Alors que Zaki attend son procès, son cas a déclenché une vague d’autres plaintes dans une société où, selon les enquêtes des Nations Unies, la plupart des femmes ont subi des appels, des pincements, des tâtonnements ou pire encore.

“Les femmes ont immédiatement sauté sur l’occasion pour se défouler et raconter leurs histoires”, a déclaré à l’AFP l’administrateur de la page Instagram, demandant l’anonymat par crainte de représailles.

“Il est maintenant plus grand qu’Ahmed Bassam Zaki. Nous recevons une douzaine de messages par minute de filles et de femmes racontant des incidents personnels de harcèlement, d’abus et de viol, certains remontant à des années.”

– Blâme de victime –

Après l’arrestation de Zaki, la campagne a balayé d’autres personnalités bien connues.

L’un d’eux est Mohamed Hashem, écrivain et fondateur d’une maison d’édition de renom, qui a été arrêté pour des allégations de harcèlement mais libéré plus tard sous caution.

L’élan actuel s’appuie sur les vagues précédentes de #MeToo en Égypte, la dernière en janvier à la suite d’un assaut collectif contre deux femmes à Mansoura, au nord du Caire, le soir du Nouvel An.

L’affaire Zaki souligne que les agressions sexuelles et le harcèlement – largement perçus comme étant plus répandus parmi les classes les plus pauvres – imprègnent tous les niveaux de la société.

Zaki est un ancien étudiant de la prestigieuse université américaine du Caire.

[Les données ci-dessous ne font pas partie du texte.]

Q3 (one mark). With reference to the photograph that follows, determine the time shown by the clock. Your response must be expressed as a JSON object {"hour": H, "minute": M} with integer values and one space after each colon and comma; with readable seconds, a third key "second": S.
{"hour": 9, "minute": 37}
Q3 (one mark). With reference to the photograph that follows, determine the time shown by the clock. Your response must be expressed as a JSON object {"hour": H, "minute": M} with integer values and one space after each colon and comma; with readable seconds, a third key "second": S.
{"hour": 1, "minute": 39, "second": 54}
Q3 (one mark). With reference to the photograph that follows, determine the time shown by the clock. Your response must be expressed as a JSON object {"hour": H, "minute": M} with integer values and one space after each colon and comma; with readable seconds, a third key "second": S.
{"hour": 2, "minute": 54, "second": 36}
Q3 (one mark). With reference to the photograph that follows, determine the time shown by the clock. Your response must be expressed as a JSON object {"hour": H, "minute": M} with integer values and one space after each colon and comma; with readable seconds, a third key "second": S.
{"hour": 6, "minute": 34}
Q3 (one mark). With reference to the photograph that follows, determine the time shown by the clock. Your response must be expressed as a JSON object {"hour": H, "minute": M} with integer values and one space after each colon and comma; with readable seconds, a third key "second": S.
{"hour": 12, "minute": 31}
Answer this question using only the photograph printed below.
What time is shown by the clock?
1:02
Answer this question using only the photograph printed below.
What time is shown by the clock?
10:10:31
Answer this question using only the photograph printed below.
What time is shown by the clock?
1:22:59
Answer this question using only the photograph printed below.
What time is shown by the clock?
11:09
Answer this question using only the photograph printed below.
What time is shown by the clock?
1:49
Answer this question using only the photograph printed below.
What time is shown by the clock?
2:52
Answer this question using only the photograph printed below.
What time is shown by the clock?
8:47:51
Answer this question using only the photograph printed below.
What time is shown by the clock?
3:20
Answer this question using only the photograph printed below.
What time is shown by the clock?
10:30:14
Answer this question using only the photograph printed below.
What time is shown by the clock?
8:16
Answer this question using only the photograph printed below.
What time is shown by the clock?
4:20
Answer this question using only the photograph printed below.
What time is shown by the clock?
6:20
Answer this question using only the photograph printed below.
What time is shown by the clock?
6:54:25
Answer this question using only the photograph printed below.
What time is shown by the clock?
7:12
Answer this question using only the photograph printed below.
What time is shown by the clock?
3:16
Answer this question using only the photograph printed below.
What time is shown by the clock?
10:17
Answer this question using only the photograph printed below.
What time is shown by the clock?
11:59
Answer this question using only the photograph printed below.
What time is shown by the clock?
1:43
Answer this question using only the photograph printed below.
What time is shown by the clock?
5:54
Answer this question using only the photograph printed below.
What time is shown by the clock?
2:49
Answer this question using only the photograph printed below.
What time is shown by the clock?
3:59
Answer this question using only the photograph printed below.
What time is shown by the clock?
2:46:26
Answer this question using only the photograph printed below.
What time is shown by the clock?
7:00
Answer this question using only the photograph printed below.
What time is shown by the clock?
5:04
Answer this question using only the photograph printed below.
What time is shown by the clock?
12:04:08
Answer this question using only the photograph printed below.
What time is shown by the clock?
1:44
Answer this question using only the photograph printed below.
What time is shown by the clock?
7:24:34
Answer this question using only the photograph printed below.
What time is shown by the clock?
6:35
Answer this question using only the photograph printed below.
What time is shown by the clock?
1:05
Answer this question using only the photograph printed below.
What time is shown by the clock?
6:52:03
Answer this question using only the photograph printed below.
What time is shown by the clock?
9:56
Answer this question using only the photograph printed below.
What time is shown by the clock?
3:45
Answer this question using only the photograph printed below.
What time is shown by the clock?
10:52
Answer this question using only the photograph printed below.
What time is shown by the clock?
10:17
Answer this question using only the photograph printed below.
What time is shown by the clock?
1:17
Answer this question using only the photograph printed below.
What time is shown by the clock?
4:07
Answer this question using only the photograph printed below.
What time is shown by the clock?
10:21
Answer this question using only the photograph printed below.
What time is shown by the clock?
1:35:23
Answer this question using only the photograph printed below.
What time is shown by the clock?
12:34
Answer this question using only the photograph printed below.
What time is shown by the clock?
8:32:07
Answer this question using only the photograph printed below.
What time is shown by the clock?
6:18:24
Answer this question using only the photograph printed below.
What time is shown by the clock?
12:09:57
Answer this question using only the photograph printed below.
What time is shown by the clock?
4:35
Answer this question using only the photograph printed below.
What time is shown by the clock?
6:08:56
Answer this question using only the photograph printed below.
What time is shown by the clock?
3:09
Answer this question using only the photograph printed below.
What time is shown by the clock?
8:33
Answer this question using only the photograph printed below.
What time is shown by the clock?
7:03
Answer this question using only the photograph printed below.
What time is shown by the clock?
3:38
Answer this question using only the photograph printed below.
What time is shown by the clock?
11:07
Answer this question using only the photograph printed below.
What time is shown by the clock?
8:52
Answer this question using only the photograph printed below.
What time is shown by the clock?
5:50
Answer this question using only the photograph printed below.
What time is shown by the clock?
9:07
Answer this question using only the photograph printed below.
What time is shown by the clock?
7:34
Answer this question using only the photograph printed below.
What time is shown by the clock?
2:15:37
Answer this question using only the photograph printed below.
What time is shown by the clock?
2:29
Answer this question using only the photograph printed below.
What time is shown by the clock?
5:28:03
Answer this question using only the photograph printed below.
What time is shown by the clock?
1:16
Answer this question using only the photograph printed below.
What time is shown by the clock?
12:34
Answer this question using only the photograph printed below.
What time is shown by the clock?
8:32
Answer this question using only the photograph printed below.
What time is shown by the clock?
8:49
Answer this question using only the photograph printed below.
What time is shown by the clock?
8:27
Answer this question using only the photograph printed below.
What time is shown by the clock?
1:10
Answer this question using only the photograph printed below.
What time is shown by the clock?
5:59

Il a brièvement étudié à Barcelone, mais a été expulsé ce mois-ci après une plainte de harcèlement en ligne par un autre étudiant.

“Nous parlons de la classe A, la crème de la crème de la société qui s’inscrit dans des universités et des écoles pour des dizaines de milliers de livres par an”, a déclaré Fathy Farid d’Aman, une initiative contre la violence sexiste.

Les militants espèrent que l’affaire aidera à changer les attitudes en Égypte, qui n’a criminalisé le harcèlement sexuel qu’en 2014.

En Égypte, les femmes sont souvent réticentes à dénoncer le harcèlement sexuel, craignant la honte du public et étant accusées de porter des vêtements “provocateurs”.

– «Un endroit plus sûr» –

En contraste frappant avec la renaissance de #MeToo, l’Égypte a également vu une campagne en cours ciblant les femmes influenceuses TikTok accusées d ‘”indécence et d’immoralité”.

Parmi les cas récents, il y a celui d’une jeune fille de 17 ans qui a été arrêtée après avoir publié une vidéo TikTok dans laquelle elle a déclaré qu’elle avait été violée par un groupe de jeunes hommes.

Ces filles “souffrent de discrimination et d’intimidation” et leurs arrestations “font partie de la violence contre les femmes parce qu’elles viennent de classes inférieures”, a déclaré l’avocate Intesar al-Saeed.

L’administrateur du groupe Instagram a également signalé “beaucoup de ces messages” attaquant les femmes, mais a ajouté qu ‘”ils ne sont rien par rapport aux messages de soutien”.

Alors que de plus en plus de témoignages en ligne affluent, le Conseil national des femmes a déclaré avoir reçu au moins 400 plaintes et demandes de renseignements sur le harcèlement et les abus sexuels.

Le gouvernement du président Abdel Fattah al-Sisi a pris des mesures.

Son cabinet a approuvé des amendements, non encore adoptés par le Parlement, au code pénal qui accorderait le droit à l’anonymat aux victimes d’agression sexuelle.

Et la prestigieuse institution religieuse Al Azhar a publié une déclaration très ferme dénonçant le harcèlement comme “interdit et déviant”.

Le Dar al-Ifta, chargé d’émettre des décrets religieux, a qualifié de “malades” ceux qui accusent les femmes de porter des vêtements provocateurs.

Le militant d’Instagram a déclaré que l’objectif était, “si nous ne sommes pas obligés de fermer le compte pour une raison quelconque, de transformer la police d’assaut en une plateforme permettant aux femmes de partager leurs histoires.

“Nous sommes optimistes quant à faire de ce pays un endroit plus sûr pour les femmes.”